Текст страницы:
^^^^^^^^^^^^^^^^
Потом эти прекрасные женщины дали нам растворимого кофе того типа, что вызывает некроз кишок, но нам было хорошо и тепло, и сила духа победила некроз, и ничего плохого с нами не случилось. И еще они продали нашим старым людям коробку шоколадных конфет по цене алмаза "Кохинор", и подсели к нам за стол, и рассказали про своих несчастных дочерей и подлых зятьев, и про то, какие чудесные, творческие люди гостили у них в Доме, и про то, как талантливые композиторы всегда просят отдельные коттеджи, и вешают на стену ковры и подушки, а менее талантливые композиторы выходят в мороз к этим отдельным коттеджам и, приложив ухо к стене, подслушивают творческий процесс талантливых, чтобы списать у них музыку и выдать за свою, но талантливые настороже, да и стена вся в подушках, и ничего неталантливым не достается, но они тоже люди и тоже хотят теплого супу. И пусть они едят суп, если хотят.
И пусть они едят, они тоже люди! Отметим же чем-нибудь некруглую годовщину декабря 1991 года, дадим кому-нибудь то, чего ему давать не полагается! Мы вернулись в Ленинград, а тут и мой отец приехал из Москвы с добычей: делегатам Российского парламента выдавали по шесть таблеток аспирина, но он встал в очередь два раза, и ему дали двенадцать, сделали вид, что не заметили, как он схитрил.
Кто как, а я свои годовщины отмечу: день, когда отец вернулся домой в 1991 году и плакал. Он купил в буфете пирожков и гордо собрался нести добычу домой, когда старая дама, его ровесница, робко бредшая мимо, спросила его: ...пирожки что, по пять копеек?..- "Нет, по двенадцать",- отвечал отец."О,- сказала дама с сожалением,- это я не могу себе позволить".- И он сунул ей кулек в руки, и бежал прочь, старый человек, не оборачиваясь,- от этого Достоевского стыда и ужаса, от того, что не мог не сунуть ей кулек; оттого, что знал, каково ей с этим кульком в руках там остаться; оттого, что ничем ничего не поправишь и ни перед кем не оправдаешься.
^^^^^^^^^^^^^^^^
Исходные данные:
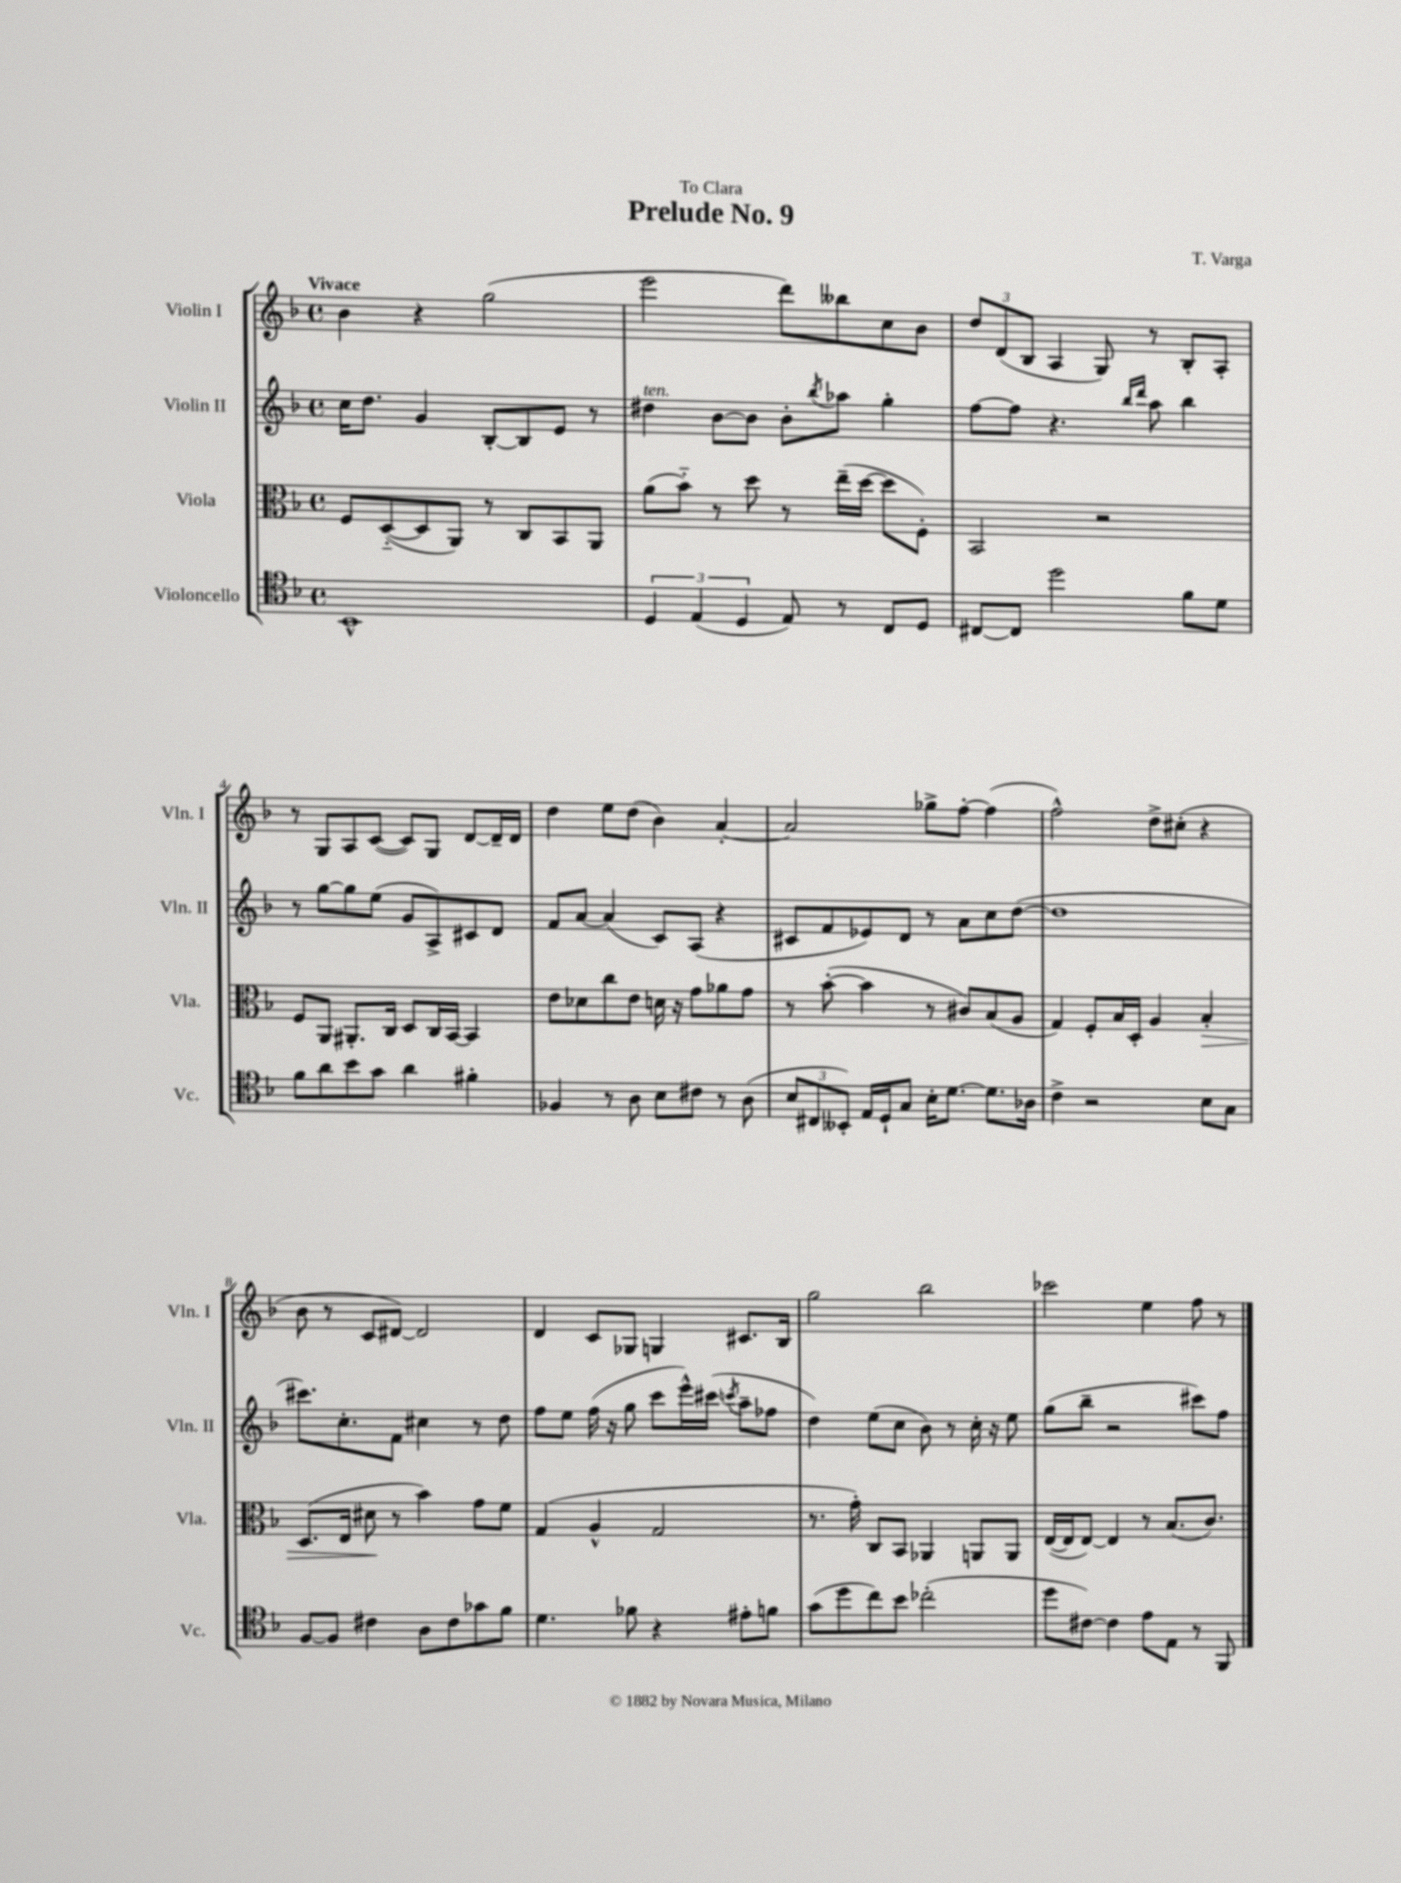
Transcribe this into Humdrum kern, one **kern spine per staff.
^^^^^^^^^^^^^^^^
Задание 1:
Сколько таблеток аспирина получил отец, дважды встав в очередь, судя по тексту страницы?
Задание 2:
Перепечатайте часть текста страницы, которая начинается со слов, содержащих «Потом эти прекрасные», и заканчивается словами «суп, если хотят.».

Полный ответ 1:
Двенадцать таблеток.

Полный ответ 2:
Потом эти прекрасные женщины дали нам растворимого кофе того типа, что вызывает некроз кишок, но нам было хорошо и тепло, и сила духа победила некроз, и ничего плохого с нами не случилось. И еще они продали нашим старым людям коробку шоколадных конфет по цене алмаза "Кохинор", и подсели к нам за стол, и рассказали про своих несчастных дочерей и подлых зятьев, и про то, какие чудесные, творческие люди гостили у них в Доме, и про то, как талантливые композиторы всегда просят отдельные коттеджи, и вешают на стену ковры и подушки, а менее талантливые композиторы выходят в мороз к этим отдельным коттеджам и, приложив ухо к стене, подслушивают творческий процесс талантливых, чтобы списать у них музыку и выдать за свою, но талантливые настороже, да и стена вся в подушках, и ничего неталантливым не достается, но они тоже люди и тоже хотят теплого супу. И пусть они едят суп, если хотят.